For many parts of the country, spring starts the growing season. Conditions make the grass grow rapidly. You want to be sure your mowers can keep up.
A little upfront work can prevent equipment failure and workflow disruptions as your crew maintains the turf that visitors enjoy.
Start the season out right by doing the inspections and maintenance that ensure the mowers work efficiently. Schedule and perform these preventative maintenance tasks on all your mowers.
Use this as a guide to begin planning spring maintenance on your mowers. Check the owner's manual for any other required maintenance tasks.

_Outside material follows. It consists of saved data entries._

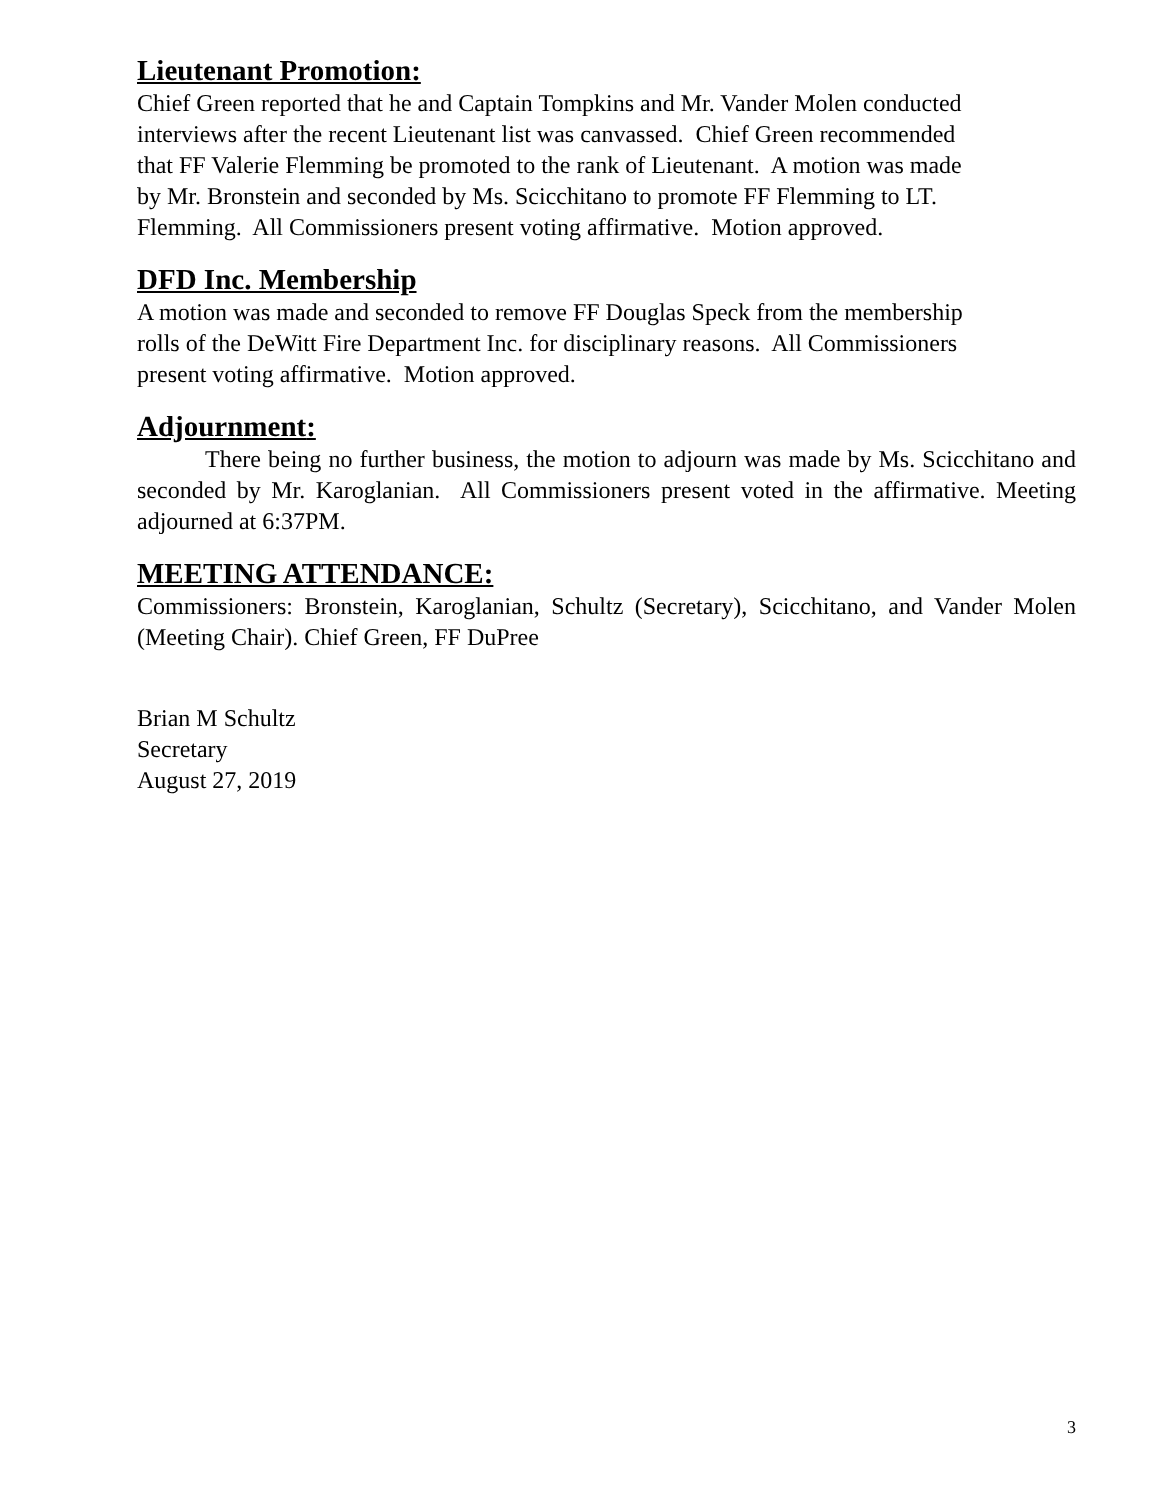Lieutenant Promotion:
Chief Green reported that he and Captain Tompkins and Mr. Vander Molen conducted
interviews after the recent Lieutenant list was canvassed. Chief Green recommended
that FF Valerie Flemming be promoted to the rank of Lieutenant. A motion was made
by Mr. Bronstein and seconded by Ms. Scicchitano to promote FF Flemming to LT.
Flemming. All Commissioners present voting affirmative. Motion approved.
DFD Inc. Membership
A motion was made and seconded to remove FF Douglas Speck from the membership
rolls of the DeWitt Fire Department Inc. for disciplinary reasons. All Commissioners
present voting affirmative. Motion approved.
Adjournment:
There being no further business, the motion to adjourn was made by Ms. Scicchitano and seconded by Mr. Karoglanian. All Commissioners present voted in the affirmative. Meeting adjourned at 6:37PM.
MEETING ATTENDANCE:
Commissioners: Bronstein, Karoglanian, Schultz (Secretary), Scicchitano, and Vander Molen (Meeting Chair). Chief Green, FF DuPree
Brian M Schultz
Secretary
August 27, 2019
3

Check/Change Essential Components
A mower needs the right combination of fuel, air, and sparks to run well. Be sure the essential components that deliver these things are in good shape. This starts by:
- Replacing old gasoline: Ideally, your crew emptied the mowers' gas tanks at the end of last season. If not, it's a good idea to drain the gasoline sitting in the tanks all winter. Start fresh with new gasoline.
- Changing oil and filter: Constant lubrication keeps mowers from breaking down. Drain the old oil, replace the filter, and add the appropriate new oil. Check oil regularly.

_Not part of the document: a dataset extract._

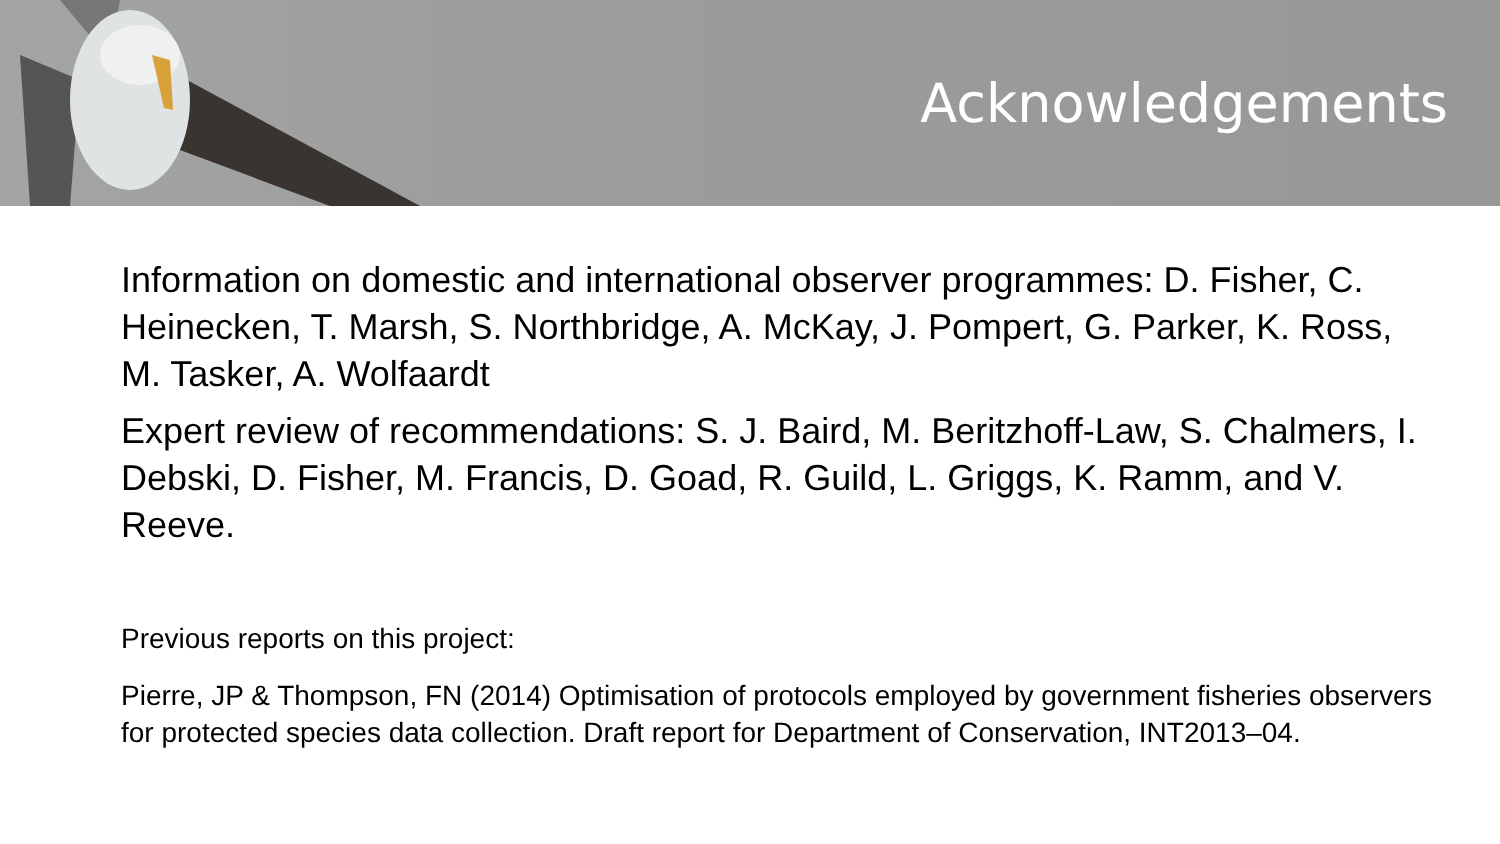Acknowledgements
Information on domestic and international observer programmes: D. Fisher, C. Heinecken, T. Marsh, S. Northbridge, A. McKay, J. Pompert, G. Parker, K. Ross, M. Tasker, A. Wolfaardt
Expert review of recommendations: S. J. Baird, M. Beritzhoff-Law, S. Chalmers, I. Debski, D. Fisher, M. Francis, D. Goad, R. Guild, L. Griggs, K. Ramm, and V. Reeve.
Previous reports on this project:
Pierre, JP & Thompson, FN (2014) Optimisation of protocols employed by government fisheries observers for protected species data collection. Draft report for Department of Conservation, INT2013–04.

- Checking spark plugs: Take a look at the condition of the spark plugs. If necessary, clean them. If the engine has trouble starting or is not running efficiently, it may be time to replace the spark plugs.
- Checking air filters: Air filters can accumulate dirt and other debris, causing inefficient operation. Check the air filter--If the filter is dirty, clean or replace it.
Hopefully, the crew cleaned the mowers before storing them in late fall. Even so, it's likely the mowers accumulated some dust and debris while in storage. Also, mowers stored near ice melt need cleaning to remove any residue that causes corrosion.
Clean the mower deck of any leftover debris. The organic material buildup makes the engine work harder and the blades less effective. Apply a coat of wax or grease to help prevent future buildup of grass and other materials. Waxing the deck also makes cleaning easier throughout the growing season.
Also, check and clean the engine. Accumulated grass clippings and dirt can reduce the mower's efficiency and shorten the engine's lifespan.
Inspect and Maintain Parts
Give those clean mowers another lookover paying attention to these areas:
- Blades: Sharp, balanced blades are good for the turf and a mower's efficiency. Sharpen or replace any dull or damaged blades. Consider having an extra set of blades for each mower and change them out after each mowing cycle.
- Belts: Check for any worn or loose belts. Tighten or replace if necessary.
- Bolts: Rough terrain can shake bolts loose. Check all screws and bolts and make sure they are tight and secure.
- Tires: Look for any signs of wear. Inflate tires properly to ensure even mowing.
- Moving Parts: Check the lubrication points of your mower and grease if necessary.
At this point, it's also a good idea to take notes of any damage to a mower. This way, there is a record of the mower's condition before the mowing season. If an incident occurs, you can clearly identify any new damage.
Schedule Routine Maintenance and Inspections
Getting mowers ready for spring is the first step to ensuring efficiency and reliability throughout the growing season. Many of the tasks listed on this spring maintenance checklist must also be performed throughout the growing season.
Create a preventive maintenance schedule before the mowing begins. Assigning tasks before things get hectic ensures nothing is overlooked or forgotten.
Some parks & recreation departments discovered the benefits of software to schedule preventive maintenance. Once a system is implemented, preventative maintenance tasks get scheduled and assigned automatically. Also, if a crew member notices an issue, an alert gets sent to all necessary parties to handle it promptly.
After all, an ounce of prevention is worth acres of neatly mowed turf that visitors can enjoy.